═════ Page text ═════

Low Power Two Stage CMOS Operational Amplifier

Abstract

Operational amplifier (Op-Amp) circuits play a critical role in computation, instrumentation, and a variety of industrial applications. With the growing demand for precision Op-Amps in automotive and industrial environments, there is an increasing need for designs that offer enhanced accuracy and robust performance across wide temperature ranges. The shift towards integrating both analog and digital circuits on a single chip has made Complementary Metal-Oxide Semiconductor (CMOS) technology the preferred choice over traditional bipolar technologies for analog circuit design in mixed-signal systems. Among various Op-Amp topologies, the two-stage architecture remains one of the most widely adopted due to its favorable gain and output swing characteristics. This paper presents the design and simulation of a CMOS-based two-stage fully differential operational amplifier, optimized for low-power and low-voltage operation. The amplifier is biased with a current of 20 µA and is implemented using both 180 nm and 90 nm CMOS process technologies. Special emphasis is placed on operation in the sub-threshold region, where the unique behavior of MOS transistors facilitates ultra-low-voltage and low-current operation. The proposed Op-Amp is intended for on-chip applications with capacitive load requirements in the picofarad range. Simulation results are obtained using the Cadence Virtuoso design environment and demonstrate the performance of the amplifier across key parameters in both technology nodes. Tools: Cadence Virtuoso

Introduction

I. Background and Motivation:

• The demand for compact, energy-efficient electronics (e.g., in telecommunications, medical devices, and consumer electronics) has driven the trend toward low-voltage, low-power silicon chip design.

• Operational Amplifiers (Op-Amps) are vital in analog signal processing for functions such as amplification, filtering, and buffering.

• Op-Amps are widely used due to their versatility, cost-effectiveness, and support for precise signal manipulation via negative feedback.

• A voltage follower configuration demonstrates their high input impedance and ability to isolate circuit stages without signal degradation.

═════

### Exercise instructions
1. Rewrite the op-amp paper between "Introduction" and "without signal degradation.", inclusive, swapping "versatility" for "flexibility".
2. According to the op-amp paper, why has CMOS become preferred over bipolar technology for analog design in mixed-signal systems? Answer in one or two sentences.
3. Summarize the op-amp paper in three sentences.
You can complete everything here from the op-amp paper alone; the rows are not needed.

═════ Study material ═════

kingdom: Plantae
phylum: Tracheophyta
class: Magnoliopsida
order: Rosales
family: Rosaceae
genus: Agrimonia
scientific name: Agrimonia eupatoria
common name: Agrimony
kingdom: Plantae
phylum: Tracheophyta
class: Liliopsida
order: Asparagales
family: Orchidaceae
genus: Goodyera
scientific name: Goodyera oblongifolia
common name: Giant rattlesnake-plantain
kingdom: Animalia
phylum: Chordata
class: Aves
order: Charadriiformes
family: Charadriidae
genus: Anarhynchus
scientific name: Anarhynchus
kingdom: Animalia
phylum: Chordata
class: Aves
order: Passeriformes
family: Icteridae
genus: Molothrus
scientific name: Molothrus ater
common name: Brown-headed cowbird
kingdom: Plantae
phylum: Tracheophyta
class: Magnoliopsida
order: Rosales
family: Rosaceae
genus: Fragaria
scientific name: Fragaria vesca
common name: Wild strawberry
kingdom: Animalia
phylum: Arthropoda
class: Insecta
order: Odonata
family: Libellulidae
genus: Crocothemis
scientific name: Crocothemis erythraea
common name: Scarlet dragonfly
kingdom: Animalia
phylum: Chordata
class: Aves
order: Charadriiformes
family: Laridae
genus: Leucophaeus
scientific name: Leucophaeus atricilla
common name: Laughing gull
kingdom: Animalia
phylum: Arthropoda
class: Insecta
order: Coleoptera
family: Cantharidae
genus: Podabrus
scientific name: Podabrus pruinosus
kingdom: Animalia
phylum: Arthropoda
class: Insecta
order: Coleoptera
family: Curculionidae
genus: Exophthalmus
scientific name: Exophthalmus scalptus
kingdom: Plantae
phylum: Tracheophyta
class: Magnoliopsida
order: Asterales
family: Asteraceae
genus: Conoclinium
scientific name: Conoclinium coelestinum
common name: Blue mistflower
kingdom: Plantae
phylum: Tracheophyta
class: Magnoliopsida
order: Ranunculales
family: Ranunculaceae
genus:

═════

### Your responses
1.
Introduction

I. Background and Motivation:

• The demand for compact, energy-efficient electronics (e.g., in telecommunications, medical devices, and consumer electronics) has driven the trend toward low-voltage, low-power silicon chip design.

• Operational Amplifiers (Op-Amps) are vital in analog signal processing for functions such as amplification, filtering, and buffering.

• Op-Amps are widely used due to their flexibility, cost-effectiveness, and support for precise signal manipulation via negative feedback.

• A voltage follower configuration demonstrates their high input impedance and ability to isolate circuit stages without signal degradation.

2. CMOS is preferred because of the shift toward integrating both analog and digital circuits on a single chip.

3. The paper presents the design and simulation of a low-power, low-voltage CMOS two-stage fully differential operational amplifier biased at 20 µA and implemented in 180 nm and 90 nm processes. It emphasizes sub-threshold operation for ultra-low-voltage, low-current use, targets on-chip picofarad capacitive loads, and reports simulation results from Cadence Virtuoso for both nodes. Its introduction links the design to the demand for compact, energy-efficient electronics and to the wide use of op-amps in amplification, filtering, and buffering.